» Problem statement
An exact copy of all the data is the required output.

» Material for this task
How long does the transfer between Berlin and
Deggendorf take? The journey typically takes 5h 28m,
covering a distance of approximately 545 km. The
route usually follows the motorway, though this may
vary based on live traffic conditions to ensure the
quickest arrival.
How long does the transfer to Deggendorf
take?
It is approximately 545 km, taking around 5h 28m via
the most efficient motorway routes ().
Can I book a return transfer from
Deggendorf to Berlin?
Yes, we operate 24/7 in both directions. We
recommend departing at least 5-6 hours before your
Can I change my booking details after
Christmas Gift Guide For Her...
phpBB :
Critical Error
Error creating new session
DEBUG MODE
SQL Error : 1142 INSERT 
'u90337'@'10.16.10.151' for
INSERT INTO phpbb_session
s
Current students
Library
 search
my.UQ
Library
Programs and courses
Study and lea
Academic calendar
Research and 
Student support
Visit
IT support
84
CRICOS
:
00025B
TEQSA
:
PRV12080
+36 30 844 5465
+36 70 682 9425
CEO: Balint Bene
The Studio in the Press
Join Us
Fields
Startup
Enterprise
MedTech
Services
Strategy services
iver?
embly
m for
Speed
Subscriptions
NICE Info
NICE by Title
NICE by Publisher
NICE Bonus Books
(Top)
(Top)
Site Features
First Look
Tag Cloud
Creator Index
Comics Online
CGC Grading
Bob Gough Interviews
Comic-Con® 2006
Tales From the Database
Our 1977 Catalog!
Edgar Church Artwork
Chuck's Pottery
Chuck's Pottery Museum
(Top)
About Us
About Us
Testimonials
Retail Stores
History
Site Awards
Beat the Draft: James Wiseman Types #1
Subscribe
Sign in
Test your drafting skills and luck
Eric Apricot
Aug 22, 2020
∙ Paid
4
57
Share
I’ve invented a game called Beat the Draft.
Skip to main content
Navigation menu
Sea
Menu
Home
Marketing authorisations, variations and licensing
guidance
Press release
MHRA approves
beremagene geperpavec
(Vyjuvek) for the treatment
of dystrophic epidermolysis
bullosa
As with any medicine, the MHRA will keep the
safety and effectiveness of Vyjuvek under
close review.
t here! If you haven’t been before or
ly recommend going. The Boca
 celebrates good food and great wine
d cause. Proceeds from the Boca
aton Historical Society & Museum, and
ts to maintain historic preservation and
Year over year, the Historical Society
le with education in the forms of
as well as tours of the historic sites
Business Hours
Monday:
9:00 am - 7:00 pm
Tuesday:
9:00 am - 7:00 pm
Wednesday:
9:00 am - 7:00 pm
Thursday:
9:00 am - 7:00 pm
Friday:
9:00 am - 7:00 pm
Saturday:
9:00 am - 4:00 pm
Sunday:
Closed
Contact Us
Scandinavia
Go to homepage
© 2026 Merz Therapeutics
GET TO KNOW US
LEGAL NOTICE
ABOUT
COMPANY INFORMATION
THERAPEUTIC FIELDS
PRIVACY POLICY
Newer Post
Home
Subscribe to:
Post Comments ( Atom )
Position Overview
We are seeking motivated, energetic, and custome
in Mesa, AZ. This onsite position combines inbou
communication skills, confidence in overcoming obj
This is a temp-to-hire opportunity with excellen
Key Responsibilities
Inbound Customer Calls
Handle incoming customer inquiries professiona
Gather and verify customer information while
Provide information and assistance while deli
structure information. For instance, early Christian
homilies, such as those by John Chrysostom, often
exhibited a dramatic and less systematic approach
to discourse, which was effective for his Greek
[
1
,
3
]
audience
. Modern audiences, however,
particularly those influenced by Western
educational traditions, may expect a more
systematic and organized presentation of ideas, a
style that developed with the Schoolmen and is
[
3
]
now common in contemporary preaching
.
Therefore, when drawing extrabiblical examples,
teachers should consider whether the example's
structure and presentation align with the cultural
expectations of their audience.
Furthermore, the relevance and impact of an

» Reply to the exercise
How long does the transfer between Berlin and
Deggendorf take? The journey typically takes 5h 28m,
covering a distance of approximately 545 km. The
route usually follows the motorway, though this may
vary based on live traffic conditions to ensure the
quickest arrival.
How long does the transfer to Deggendorf
take?
It is approximately 545 km, taking around 5h 28m via
the most efficient motorway routes ().
Can I book a return transfer from
Deggendorf to Berlin?
Yes, we operate 24/7 in both directions. We
recommend departing at least 5-6 hours before your
Can I change my booking details after
Christmas Gift Guide For Her...
phpBB :
Critical Error
Error creating new session
DEBUG MODE
SQL Error : 1142 INSERT 
'u90337'@'10.16.10.151' for
INSERT INTO phpbb_session
s
Current students
Library
 search
my.UQ
Library
Programs and courses
Study and lea
Academic calendar
Research and 
Student support
Visit
IT support
84
CRICOS
:
00025B
TEQSA
:
PRV12080
+36 30 844 5465
+36 70 682 9425
CEO: Balint Bene
The Studio in the Press
Join Us
Fields
Startup
Enterprise
MedTech
Services
Strategy services
iver?
embly
m for
Speed
Subscriptions
NICE Info
NICE by Title
NICE by Publisher
NICE Bonus Books
(Top)
(Top)
Site Features
First Look
Tag Cloud
Creator Index
Comics Online
CGC Grading
Bob Gough Interviews
Comic-Con® 2006
Tales From the Database
Our 1977 Catalog!
Edgar Church Artwork
Chuck's Pottery
Chuck's Pottery Museum
(Top)
About Us
About Us
Testimonials
Retail Stores
History
Site Awards
Beat the Draft: James Wiseman Types #1
Subscribe
Sign in
Test your drafting skills and luck
Eric Apricot
Aug 22, 2020
∙ Paid
4
57
Share
I’ve invented a game called Beat the Draft.
Skip to main content
Navigation menu
Sea
Menu
Home
Marketing authorisations, variations and licensing
guidance
Press release
MHRA approves
beremagene geperpavec
(Vyjuvek) for the treatment
of dystrophic epidermolysis
bullosa
As with any medicine, the MHRA will keep the
safety and effectiveness of Vyjuvek under
close review.
t here! If you haven’t been before or
ly recommend going. The Boca
 celebrates good food and great wine
d cause. Proceeds from the Boca
aton Historical Society & Museum, and
ts to maintain historic preservation and
Year over year, the Historical Society
le with education in the forms of
as well as tours of the historic sites
Business Hours
Monday:
9:00 am - 7:00 pm
Tuesday:
9:00 am - 7:00 pm
Wednesday:
9:00 am - 7:00 pm
Thursday:
9:00 am - 7:00 pm
Friday:
9:00 am - 7:00 pm
Saturday:
9:00 am - 4:00 pm
Sunday:
Closed
Contact Us
Scandinavia
Go to homepage
© 2026 Merz Therapeutics
GET TO KNOW US
LEGAL NOTICE
ABOUT
COMPANY INFORMATION
THERAPEUTIC FIELDS
PRIVACY POLICY
Newer Post
Home
Subscribe to:
Post Comments ( Atom )
Position Overview
We are seeking motivated, energetic, and custome
in Mesa, AZ. This onsite position combines inbou
communication skills, confidence in overcoming obj
This is a temp-to-hire opportunity with excellen
Key Responsibilities
Inbound Customer Calls
Handle incoming customer inquiries professiona
Gather and verify customer information while
Provide information and assistance while deli
structure information. For instance, early Christian
homilies, such as those by John Chrysostom, often
exhibited a dramatic and less systematic approach
to discourse, which was effective for his Greek
[
1
,
3
]
audience
. Modern audiences, however,
particularly those influenced by Western
educational traditions, may expect a more
systematic and organized presentation of ideas, a
style that developed with the Schoolmen and is
[
3
]
now common in contemporary preaching
.
Therefore, when drawing extrabiblical examples,
teachers should consider whether the example's
structure and presentation align with the cultural
expectations of their audience.
Furthermore, the relevance and impact of an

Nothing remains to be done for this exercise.